▸ **Reading passage**
Scientific classification
- Kingdom: Animalia
- Phylum: Chordata
- Class: Reptilia
- Order: Squamata
- Suborder: Gekkota
- Family: Gekkonidae
- Genus: Gehyra
- Species: G. australis
- Binomial name: Gehyra australis (Gray, 1845)
- Synonyms: Hemidactylus australis (Gray, 1845); Phyria punctulata Gray, 1842; Platydactylus australis (Gray, 1845);

= Gehyra australis =

- Genus: Gehyra
- Species: australis
- Authority: (Gray, 1845)
- Conservation status: LC
- Synonyms: Hemidactylus australis (Gray, 1845), Phyria punctulata Gray, 1842, Platydactylus australis (Gray, 1845)

Species of lizard

Gehyra australis, the Australian house gecko, northern dtella or top-end dtella, is a species of gecko native to northern and eastern Australia. It is also widespread in Indonesia, alongside common house geckos and four-clawed geckos.

Gehyra australis is primarily an arboreal gecko inhabiting woodlands and coastal and riverine forests. It can also occur near human dwellings and gardens. It is oviparous.

▸ **Information given**
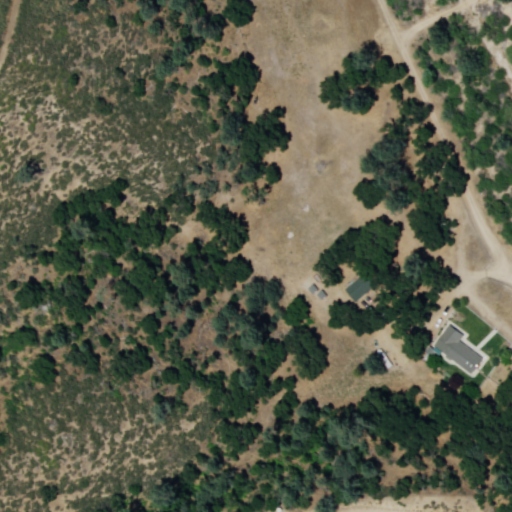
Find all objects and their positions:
road: (443, 137)
road: (476, 305)
building: (455, 351)
building: (461, 352)
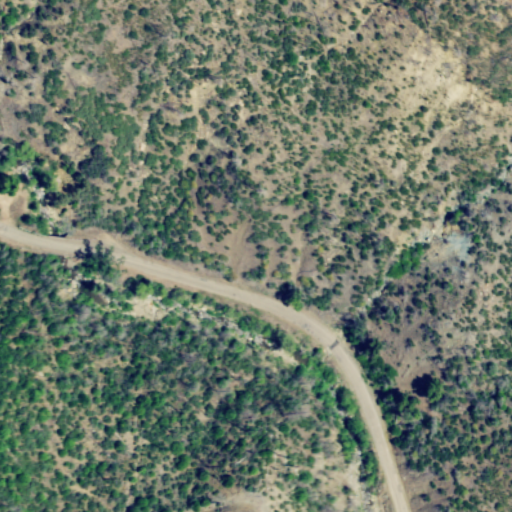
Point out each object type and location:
road: (23, 238)
road: (74, 250)
road: (301, 328)
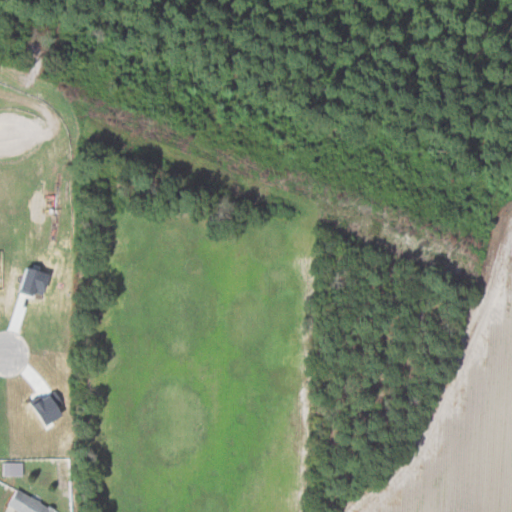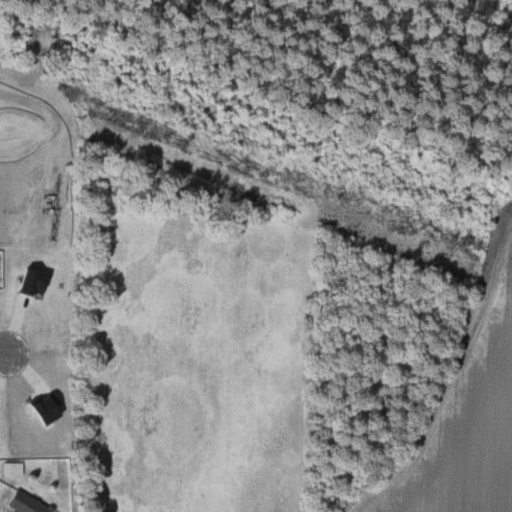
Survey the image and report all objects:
road: (6, 131)
power tower: (451, 250)
road: (3, 354)
building: (30, 503)
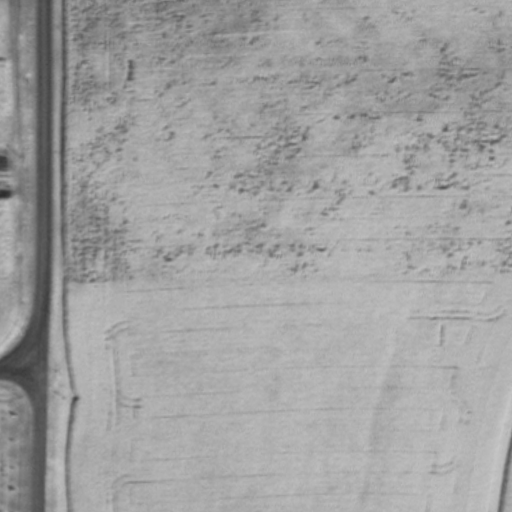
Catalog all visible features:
road: (39, 185)
road: (19, 370)
park: (19, 441)
road: (38, 441)
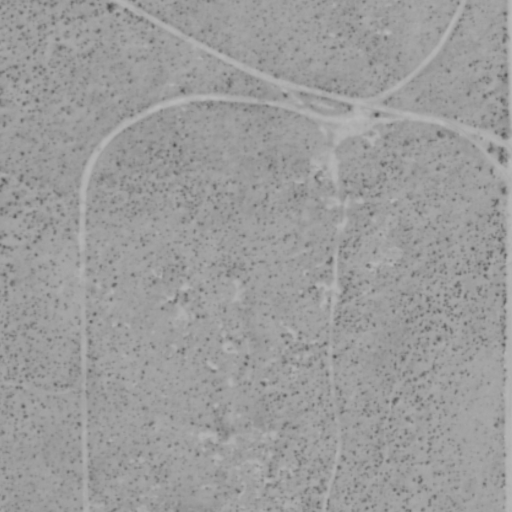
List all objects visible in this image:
road: (511, 496)
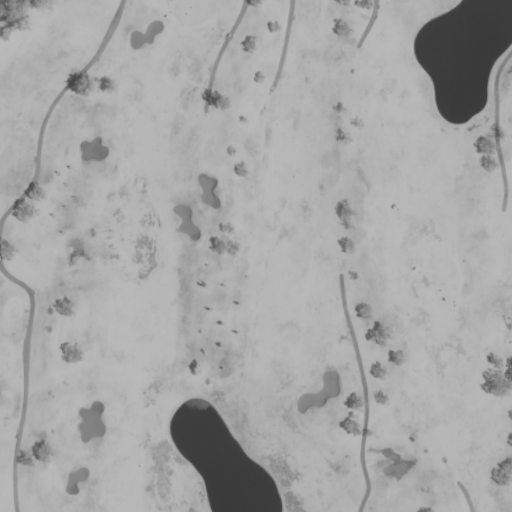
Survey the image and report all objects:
road: (309, 3)
road: (496, 127)
road: (39, 139)
park: (255, 255)
park: (256, 256)
road: (363, 391)
road: (465, 494)
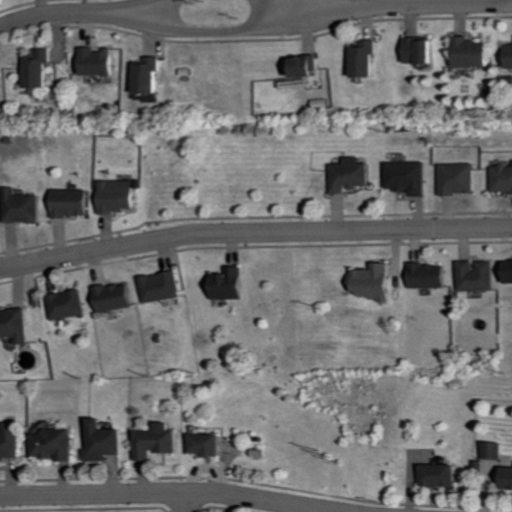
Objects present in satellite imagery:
road: (255, 5)
road: (273, 8)
road: (188, 31)
building: (424, 51)
building: (478, 53)
building: (370, 59)
building: (102, 62)
building: (311, 67)
building: (42, 69)
building: (153, 76)
building: (351, 175)
building: (410, 178)
building: (460, 179)
building: (503, 179)
building: (121, 197)
building: (74, 203)
building: (23, 207)
road: (254, 235)
building: (511, 272)
building: (430, 276)
building: (478, 276)
building: (375, 282)
building: (232, 284)
building: (163, 287)
building: (116, 297)
building: (68, 305)
building: (16, 325)
building: (108, 440)
building: (162, 440)
building: (13, 442)
building: (59, 443)
building: (211, 443)
building: (496, 449)
building: (443, 474)
building: (510, 477)
road: (170, 494)
road: (191, 503)
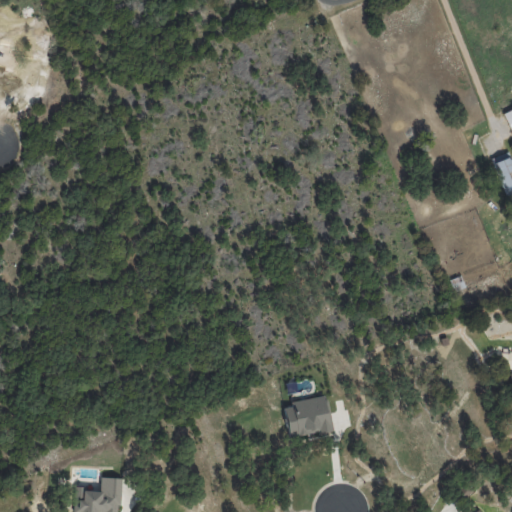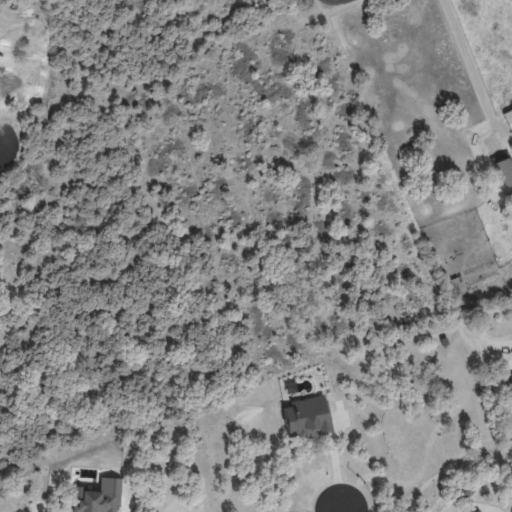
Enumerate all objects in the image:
building: (257, 1)
road: (466, 55)
building: (508, 118)
building: (504, 172)
building: (510, 381)
building: (307, 417)
road: (335, 462)
building: (97, 497)
road: (126, 504)
building: (480, 510)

▸ **Try it**
Please answer these from the text on Gehyra australis:
(a) What family is the species placed in?
(b) What conservation status is listed for it?
(c) What habitats does it mainly live in?

▸ **Reply to the exercise**
(a) Gekkonidae
(b) LC
(c) Woodlands and coastal and riverine forests